What’s in it for me? How will this further me? What will I get out of it? Will it make me happy? You might surmise that you’ll unlikely be happy as a result of conducting your duty, because it’s selfless not self serving.
Contrary to this thinking, I can tell you that duty, obligation, is one of the key ingredients for happiness. Albert Camus wrote:
“If you want happiness for an hour—take a nap.’
If you want happiness for a day—go fishing.
If you want happiness for a year—inherit a fortune.
If you want happiness for a lifetime—help someone else.”

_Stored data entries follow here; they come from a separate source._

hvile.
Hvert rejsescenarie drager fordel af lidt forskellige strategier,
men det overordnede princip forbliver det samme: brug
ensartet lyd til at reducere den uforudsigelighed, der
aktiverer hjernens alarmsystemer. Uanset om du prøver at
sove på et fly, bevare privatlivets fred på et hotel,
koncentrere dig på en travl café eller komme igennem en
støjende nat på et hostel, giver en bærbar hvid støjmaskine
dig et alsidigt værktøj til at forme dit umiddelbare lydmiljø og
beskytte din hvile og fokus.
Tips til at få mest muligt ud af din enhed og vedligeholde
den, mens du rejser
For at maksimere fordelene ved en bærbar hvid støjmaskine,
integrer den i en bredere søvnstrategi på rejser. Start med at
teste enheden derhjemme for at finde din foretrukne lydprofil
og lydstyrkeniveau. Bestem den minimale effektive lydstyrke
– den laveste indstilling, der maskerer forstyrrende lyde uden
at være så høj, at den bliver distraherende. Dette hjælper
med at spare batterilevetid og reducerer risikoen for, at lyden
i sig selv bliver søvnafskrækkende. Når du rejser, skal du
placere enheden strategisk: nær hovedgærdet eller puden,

Yes, if you are seeking lasting happiness, you might need to seek duty not shrink from it. Most contemporary happiness studies show that duty is very much part of leading a happy life. In the 100 simple secrets of Happy People, David Niven writes:
“Giving help is a win-win situation, so take the time to pay attention to your surroundings and offer the help that you can. It could be as simple as making a habit of holding the door open for the person coming in behind you. It’s a gesture of friendliness and makes another person feel better and makes you feel good about yourself.”
Niven goes on to quote a study conducted by Williams, Haber, Weaver and Freeman in 1998 on happiness, “Life satisfaction was found to improve 24 percent with the level of altruistic activity.” Duty and altruism often sit hand-in-hand.
That’s a whole quarter of your happiness level advanced by living in an altruistic, duty-bound manner. Mackay similarly writes (The Good Life, 2013):
“The history of the human race tells us that communities survive when the cooperative aspects of our nature prevail. Having evolved as social creatures who typically thrive in familial and other communal groupings, we are born to relate to each other and to foster communities by acknowledging and responding to each others needs.”
Most ancient wisdom and spiritual teaching would also indicate that living with a sense of duty, purpose and altruism will lead towards a greater sense of fulfillment.
My daughter taught me that duties can be sacred. She taught me that selflessness and care for another human being in particular can be a beautiful thing. It creates a sense of interconnectedness, from myself to her, but also myself to greater humanity. Those that have come before me and will come after me. It reinforced my every day humanity—often lost in a modern society. Somehow it made me real, concrete, whole and happy.
It took a long time to realize that my duty was indeed “sacred” and that helping others and conducting my own civic duty not only imbued me with a sense of happiness but also made me feel complete—the human being I wanted to be. So don’t be afraid of duty. Make it your friend instead.